# RECORDS PROVIDED
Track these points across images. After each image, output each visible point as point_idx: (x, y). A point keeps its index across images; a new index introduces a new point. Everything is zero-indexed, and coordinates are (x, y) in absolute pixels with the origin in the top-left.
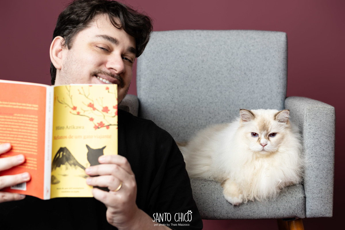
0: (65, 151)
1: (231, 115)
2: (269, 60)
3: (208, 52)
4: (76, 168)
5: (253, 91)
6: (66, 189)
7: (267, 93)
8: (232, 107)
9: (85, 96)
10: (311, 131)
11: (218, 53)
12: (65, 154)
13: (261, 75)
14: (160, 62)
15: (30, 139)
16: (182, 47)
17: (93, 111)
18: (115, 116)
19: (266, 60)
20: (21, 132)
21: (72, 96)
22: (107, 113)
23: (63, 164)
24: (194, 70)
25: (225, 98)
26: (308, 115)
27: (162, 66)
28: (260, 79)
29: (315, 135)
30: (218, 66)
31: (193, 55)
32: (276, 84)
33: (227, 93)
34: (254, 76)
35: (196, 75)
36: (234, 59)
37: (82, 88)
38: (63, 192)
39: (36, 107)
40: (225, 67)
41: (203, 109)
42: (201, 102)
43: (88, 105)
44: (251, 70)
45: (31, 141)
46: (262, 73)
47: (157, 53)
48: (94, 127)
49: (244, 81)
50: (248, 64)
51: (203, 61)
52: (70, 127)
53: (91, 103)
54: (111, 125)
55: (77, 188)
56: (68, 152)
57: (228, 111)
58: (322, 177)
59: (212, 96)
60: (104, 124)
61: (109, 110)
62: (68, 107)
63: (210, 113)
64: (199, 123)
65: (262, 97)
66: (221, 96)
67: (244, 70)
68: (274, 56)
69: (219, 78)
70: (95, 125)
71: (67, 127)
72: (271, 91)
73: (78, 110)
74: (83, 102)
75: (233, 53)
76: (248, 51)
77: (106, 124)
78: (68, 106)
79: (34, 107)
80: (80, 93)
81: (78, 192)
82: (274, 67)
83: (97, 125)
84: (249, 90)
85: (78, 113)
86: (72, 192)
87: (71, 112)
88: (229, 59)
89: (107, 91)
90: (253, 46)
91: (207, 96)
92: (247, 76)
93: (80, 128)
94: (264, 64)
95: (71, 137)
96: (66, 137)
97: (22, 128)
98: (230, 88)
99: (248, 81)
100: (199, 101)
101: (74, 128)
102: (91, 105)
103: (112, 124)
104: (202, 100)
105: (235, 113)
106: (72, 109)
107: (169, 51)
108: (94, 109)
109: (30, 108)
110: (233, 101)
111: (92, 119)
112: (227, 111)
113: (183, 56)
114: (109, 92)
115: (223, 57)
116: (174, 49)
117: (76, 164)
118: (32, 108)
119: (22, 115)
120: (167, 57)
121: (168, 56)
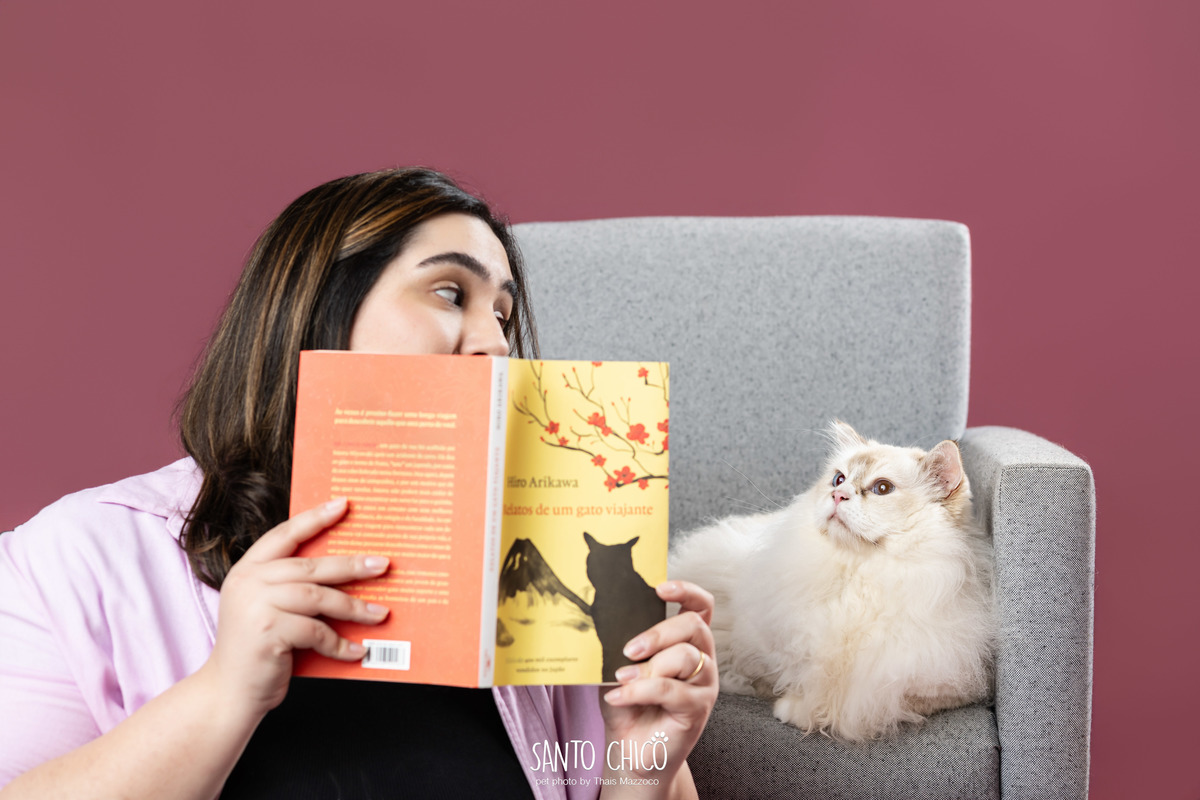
0: (527, 551)
1: (788, 487)
2: (909, 311)
3: (716, 288)
4: (555, 602)
5: (859, 411)
6: (527, 661)
7: (904, 418)
8: (791, 463)
9: (583, 393)
10: (1017, 541)
11: (748, 291)
12: (526, 559)
13: (885, 361)
14: (565, 320)
15: (428, 515)
16: (636, 272)
17: (602, 436)
18: (662, 452)
19: (900, 312)
20: (398, 496)
21: (546, 392)
22: (643, 442)
23: (523, 589)
24: (673, 345)
25: (771, 433)
26: (1007, 489)
27: (570, 332)
28: (882, 372)
29: (1027, 552)
30: (747, 332)
31: (670, 298)
32: (932, 390)
33: (777, 416)
34: (861, 362)
35: (679, 359)
36: (799, 308)
37: (574, 369)
38: (519, 671)
39: (450, 421)
40: (771, 334)
41: (702, 468)
42: (694, 444)
43: (589, 418)
44: (853, 344)
45: (431, 520)
46: (886, 355)
47: (557, 291)
48: (606, 483)
49: (829, 379)
50: (843, 327)
51: (701, 317)
52: (540, 481)
53: (596, 414)
54: (651, 477)
55: (558, 660)
56: (534, 554)
57: (779, 473)
58: (1052, 684)
59: (729, 427)
60: (634, 475)
61: (647, 435)
62: (536, 423)
63: (723, 481)
64: (689, 513)
65: (889, 429)
66: (756, 427)
67: (832, 343)
68: (924, 299)
69: (751, 370)
70: (609, 477)
71: (533, 481)
72: (917, 412)
73: (563, 432)
74: (575, 411)
75: (796, 290)
76: (845, 284)
77: (640, 474)
78: (537, 420)
79: (442, 421)
80: (568, 385)
81: (561, 670)
82: (925, 334)
83: (615, 477)
84: (847, 407)
85: (563, 443)
86: (545, 670)
87: (542, 439)
88: (784, 308)
89: (643, 379)
90: (859, 267)
91: (712, 428)
92: (841, 362)
93: (567, 483)
94: (894, 325)
95: (542, 511)
96: (529, 511)
97: (404, 483)
98: (785, 400)
99: (844, 380)
100: (690, 443)
101: (551, 484)
102: (598, 421)
103: (655, 474)
104: (697, 441)
105: (803, 481)
106: (547, 429)
107: (593, 285)
108: (607, 431)
109: (431, 425)
110: (796, 442)
111: (599, 461)
112: (776, 475)
113: (640, 301)
114: (646, 383)
115: (764, 304)
116: (609, 277)
117: (557, 589)
118: (438, 425)
119: (404, 447)
120: (588, 304)
121: (590, 301)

# TASK DIRECTIONS
Working from the data above, extract solely the lines from the one containing "33: (227, 93)" through the one containing "71: (67, 127)", exactly as they appear, both included.

# WRITTEN RESPONSE
33: (227, 93)
34: (254, 76)
35: (196, 75)
36: (234, 59)
37: (82, 88)
38: (63, 192)
39: (36, 107)
40: (225, 67)
41: (203, 109)
42: (201, 102)
43: (88, 105)
44: (251, 70)
45: (31, 141)
46: (262, 73)
47: (157, 53)
48: (94, 127)
49: (244, 81)
50: (248, 64)
51: (203, 61)
52: (70, 127)
53: (91, 103)
54: (111, 125)
55: (77, 188)
56: (68, 152)
57: (228, 111)
58: (322, 177)
59: (212, 96)
60: (104, 124)
61: (109, 110)
62: (68, 107)
63: (210, 113)
64: (199, 123)
65: (262, 97)
66: (221, 96)
67: (244, 70)
68: (274, 56)
69: (219, 78)
70: (95, 125)
71: (67, 127)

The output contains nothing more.